__DOCUMENT SEGMENT__
Week of 120521

Daily WLCG Operations Call details

To join the call, at 15.00 CE(S)T Monday to Friday inclusive (in CERN 513 R-068) do one of the following:

  1. Dial +41227676000 (Main) and enter access code 0119168, or
  2. To have the system call you, click here
  3. The scod rota for the next few weeks is at ScodRota

WLCG Service Incidents, Interventions and Availability, Change / Risk Assessments

VO Summaries of Site Usability SIRs, Open Issues & Broadcasts Change assessments
ALICE ATLAS CMS LHCb WLCG Service Incident Reports WLCG Service Open Issues Broadcast archive CASTOR Change Assessments

General Information

General Information GGUS Information LHC Machine Information
CERN IT status board M/W PPSCoordinationWorkLog WLCG Baseline Versions WLCG Blogs   GgusInformation Sharepoint site - Cooldown Status - News


Monday

Attendance: local(Ueda, Steve, Marc, MariaDZ, Nicolo, Mike);remote(Mette, Dimitri, Stephane, Jhen-Wei, Lisa, Onno, Tiju, Rolf, Paolo, Elisabeth).

(Page images and extracted text)
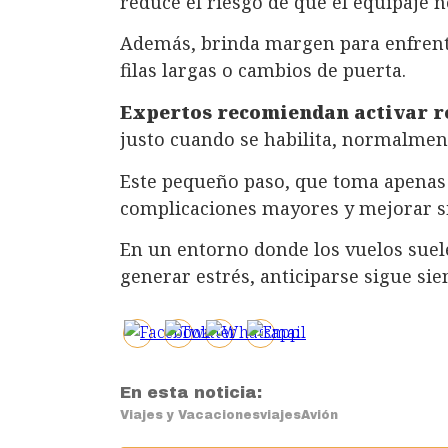
reduce el riesgo de que el equipaje n
Además, brinda margen para enfrent
filas largas o cambios de puerta.
Expertos recomiendan activar re
justo cuando se habilita, normalment
Este pequeño paso, que toma apenas
complicaciones mayores y mejorar sig
En un entorno donde los vuelos suel
generar estrés, anticiparse sigue sie
En esta noticia:
Viajes y Vacaciones
viajes
Avión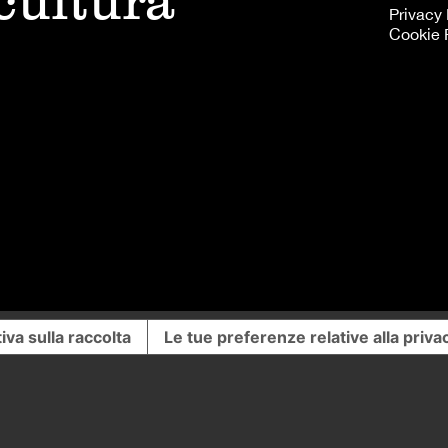
 cultura
Privacy 
Cookie 
iva sulla raccolta
Le tue preferenze relative alla priva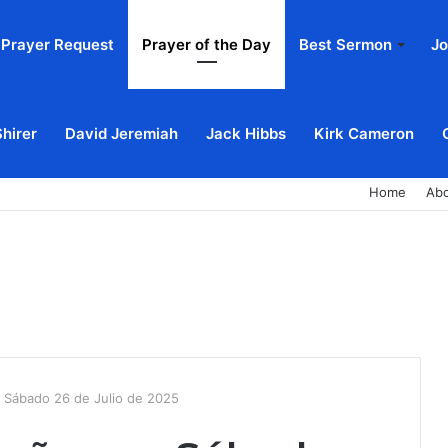
Prayer Request
Prayer of the Day
Best Sermon
Jo
Shirer
David Jeremiah
Jack Hibbs
Kirk Cameron
Home
Ab
 Sábado 26 de Julio de 2025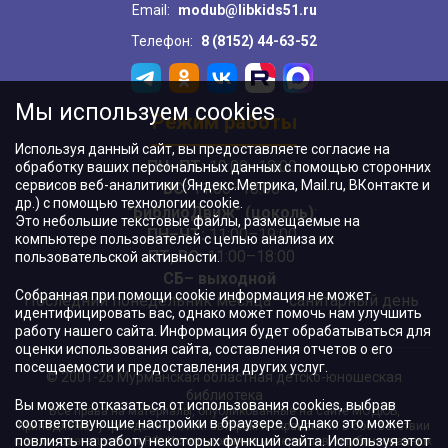
Email:
modub@libkids51.ru
Телефон:
8 (8152) 44-63-52
Мы используем cookies
Режим работы
Используя данный сайт, вы предоставляете согласие на
ПН–ПТ:
10:00–18:00
обработку ваших персональных данных с помощью сторонних
сервисов веб-аналитики (Яндекс.Метрика, Mail.ru, ВКонтакте и
ВС:
11:00–18:00
др.) с помощью технологии cookie.
"БиблиоДвиж" (цоколь)
:
Это небольшие текстовые файлы, размещаемые на
ПН–ЧТ
:
11:00–19:00
компьютере пользователей с целью анализа их
ПТ, ВС:
11:00–18:00
пользовательской активности.
СБ– выходной
Собранная при помощи cookie информация не может
Последний понедельник месяца – санитарный день
идентифицировать вас, однако может помочь нам улучшить
работу нашего сайта. Информация будет обрабатываться для
оценки использования сайта, составления отчетов о его
посещаемости и предоставления других услуг.
© 2001-26 Мурманская областная детско-юношеская
библиотека
Вы можете отказаться от использования cookies, выбрав
Все права на материалы, опубликованные на сайте МОДЮБ,
соответствующие настройки в браузере. Однако это может
принадлежат учреждению и/или авторам и охраняются в соответствии
повлиять на работу некоторых функций сайта. Используя этот
с законодательством РФ. Использование материалов, опубликованных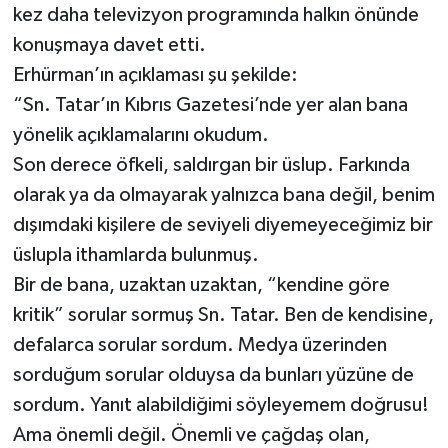
kez daha televizyon programında halkın önünde
konuşmaya davet etti.
Erhürman’ın açıklaması şu şekilde:
“Sn. Tatar’ın Kıbrıs Gazetesi’nde yer alan bana
yönelik açıklamalarını okudum.
Son derece öfkeli, saldırgan bir üslup. Farkında
olarak ya da olmayarak yalnızca bana değil, benim
dışımdaki kişilere de seviyeli diyemeyeceğimiz bir
üslupla ithamlarda bulunmuş.
Bir de bana, uzaktan uzaktan, “kendine göre
kritik” sorular sormuş Sn. Tatar. Ben de kendisine,
defalarca sorular sordum. Medya üzerinden
sorduğum sorular olduysa da bunları yüzüne de
sordum. Yanıt alabildiğimi söyleyemem doğrusu!
Ama önemli değil. Önemli ve çağdaş olan,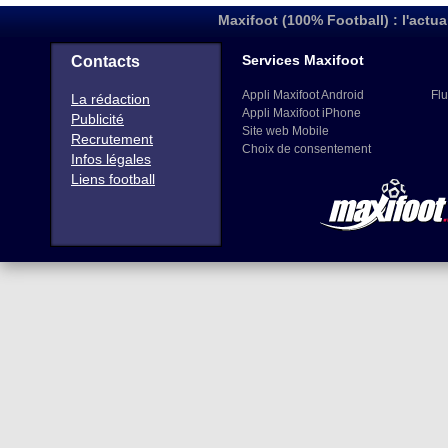
Maxifoot (100% Football) : l'actua
Services Maxifoot
Contacts
Appli Maxifoot Android
Flu
La rédaction
Appli Maxifoot iPhone
Publicité
Site web Mobile
Recrutement
Choix de consentement
Infos légales
Liens football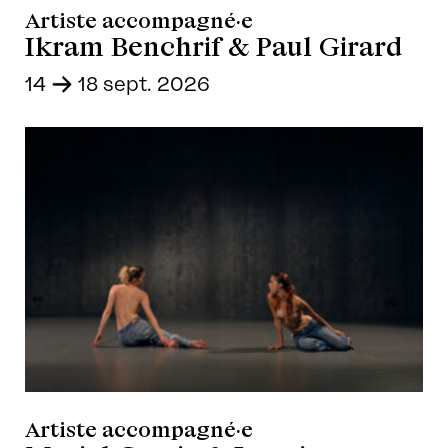
Artiste accompagné·e
Ikram Benchrif & Paul Girard
14
-
18 sept. 2026
Artiste accompagné·e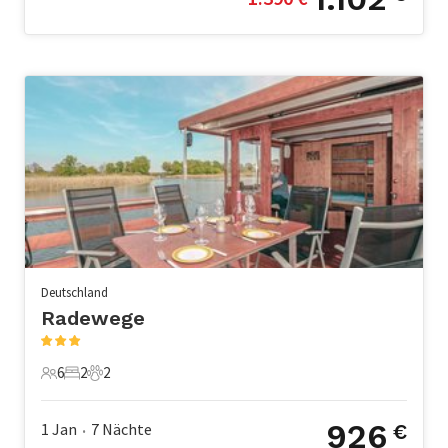
Deutschland
Radewege
6
2
2
6 Gäste
2 Schlafzimmer
2 Haustiere
926
1 Jan
7
Nächte
€
•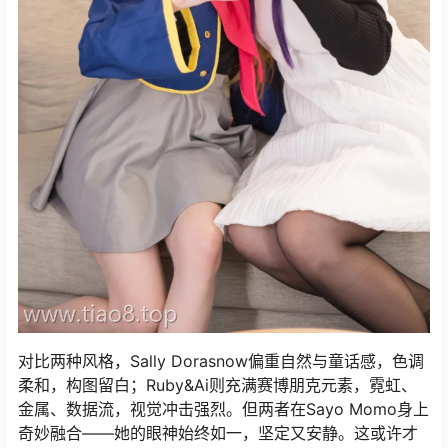
对比两种风格，Sally Dorasnow偏重自然与童话感，色调
柔和，构图留白；Ruby&Ai则充满赛博朋克元素，霓虹、
金属、数据流，视觉冲击强烈。但两者在Sayo Momo身上
奇妙融合——她的眼神始终如一，坚定又安静。这或许才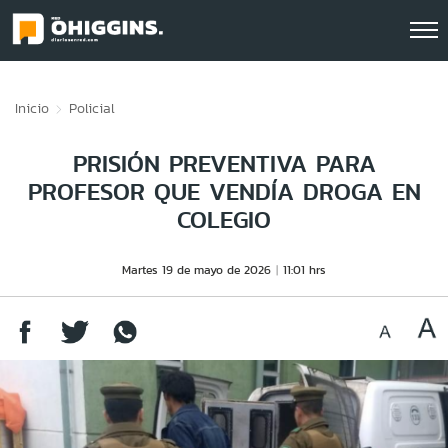
Click acá para ir directamente al contenido
Inicio
Policial
PRISIÓN PREVENTIVA PARA
PROFESOR QUE VENDÍA DROGA EN
COLEGIO
Martes 19 de mayo de 2026
11:01 hrs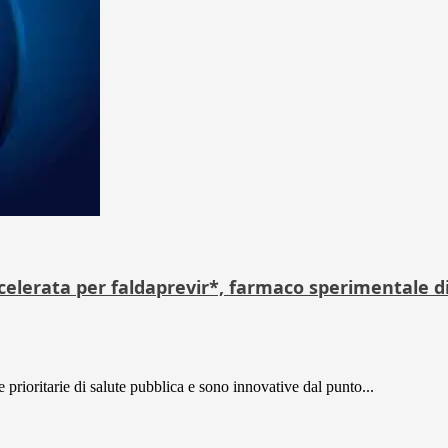
celerata per faldaprevir*, farmaco sperimentale d
 prioritarie di salute pubblica e sono innovative dal punto...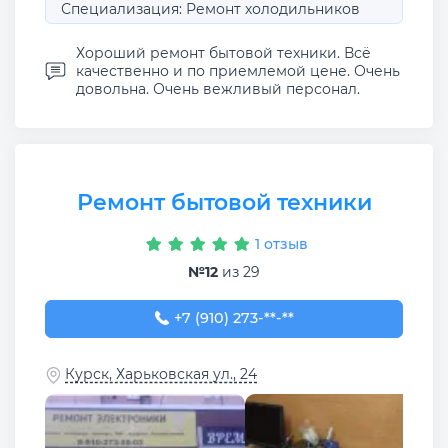
Специализация: Ремонт холодильников
Хороший ремонт бытовой техники. Всё
качественно и по приемлемой цене. Очень
довольна. Очень вежливый персонал.
Ремонт бытовой техники
1 отзыв
№12
из 29
+7 (910) 273-59-03
+7 (910) 273-**-**
Курск, Харьковская ул., 24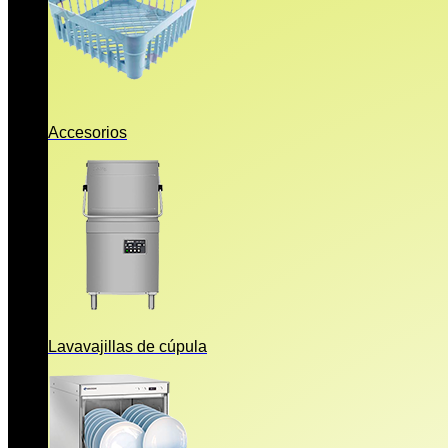
Accesorios
Lavavajillas de cúpula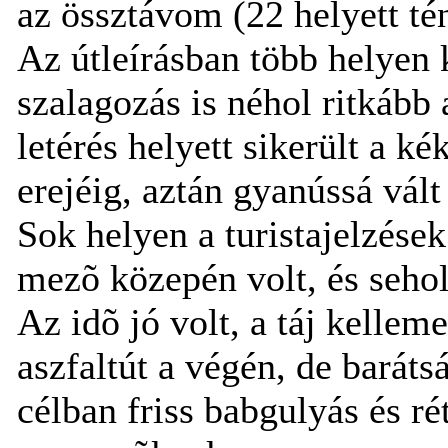
az össztávom (22 helyett té
Az útleírásban több helyen 
szalagozás is néhol ritkább 
letérés helyett sikerült a k
erejéig, aztán gyanússá vált
Sok helyen a turistajelzések
mezõ közepén volt, és sehol
Az idõ jó volt, a táj kelleme
aszfaltút a végén, de barát
célban friss babgulyás és ré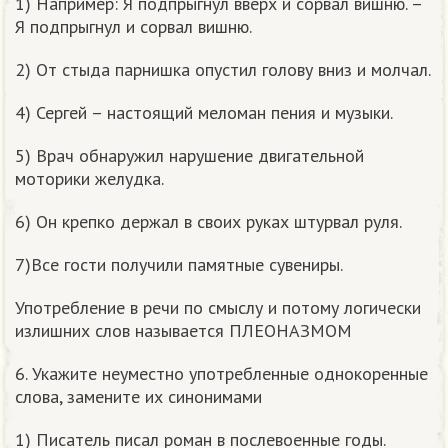
1) Например: Я подпрыгнул вверх и сорвал вишню. –
Я подпрыгнул и сорвал вишню.
2) От стыда парнишка опустил голову вниз и молчал.
4) Сергей – настоящий меломан пения и музыки.
5) Врач обнаружил нарушение двигательной
моторики желудка.
6) Он крепко держал в своих руках штурвал руля.
7)Все гости получили памятные сувениры.
Употребление в речи по смыслу и потому логически
излишних слов называется ПЛЕОНАЗМОМ
6. Укажите неуместно употребленные однокоренные
слова, замените их синонимами
1) Писатель писал роман в послевоенные годы.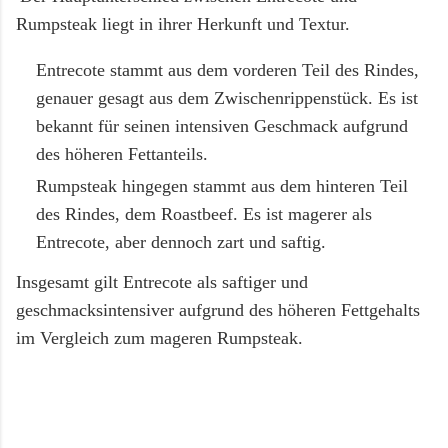
Mario Lohninger und Patrick: Best Friends
Rumpsteak liegt in ihrer Herkunft und Textur.
Freundschaft, Essen und besondere Abende Wir
Entrecote stammt aus dem vorderen Teil des Rindes,
achten darauf, dass unsere gemeinsamen
Restaurantbesuche etwas Besonderes bleiben.
genauer gesagt aus dem Zwischenrippenstück. Es ist
Keine beliebigen Reservierungen ...
bekannt für seinen intensiven Geschmack aufgrund
des höheren Fettanteils.
Rumpsteak hingegen stammt aus dem hinteren Teil
des Rindes, dem Roastbeef. Es ist magerer als
Entrecote, aber dennoch zart und saftig.
Insgesamt gilt Entrecote als saftiger und
geschmacksintensiver aufgrund des höheren Fettgehalts
im Vergleich zum mageren Rumpsteak.
K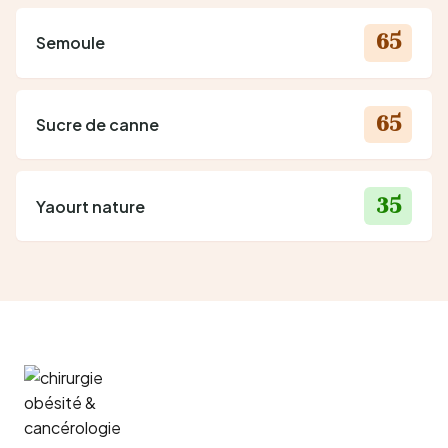
65
Semoule
65
Sucre de canne
35
Yaourt nature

__WHAT IS BEING ASKED__
Continue the WLCG daily operations notes for the week of 120521, beginning right after the Monday attendance list.

__TASK ANSWER__
Experiments round table:

  • ATLAS reports -
    • RAL (GGUS: 82317) : New list of 90 lost files. 2 RAW files were recovered but not 88 MC files (single copy)
    • RAL (GGUS:82188 reopened) : SRM issue but seems solved over saturday (no info in GGUS on 21st morning). Tiju (RAL) said the SRM problem fixed itself. They are still investigating to understand how.
    • ATLAS SAM tests (GGUS:82344): Apparently running but not visible to ATLAS. Configuration issue solved. Affected Wednesday-Sunday (we will ask for a cleanup of the period).
    • CRL issue at CERN (GGUS:82326 and INC:130120) : No problem noticed on saturday.

  • CMS reports -
    • LHC machine / CMS detector
      • Physics data taking
    • CERN / central services and T0
      • NTR
    • Tier-1/2:
      • T1_TW_ASGC: HammerCloud test success rate degraded on May 18th, GGUS:82310 - disk server issue, was fixed.
      • T1_TW_ASGC: ongoing file access problems since May 5th, GGUS:81887 - on May 16th a problematic disk server was put offlline.
      • T1_FR_CCIN2P3: added new EMI CREAM-CEs to glidein factory SAV:128747
      • T1_DE_KIT: CMS Frontier squid servers saturated, causing large fail-over to CERN. GGUS:82337 - also seen at T1_IT_CNAF.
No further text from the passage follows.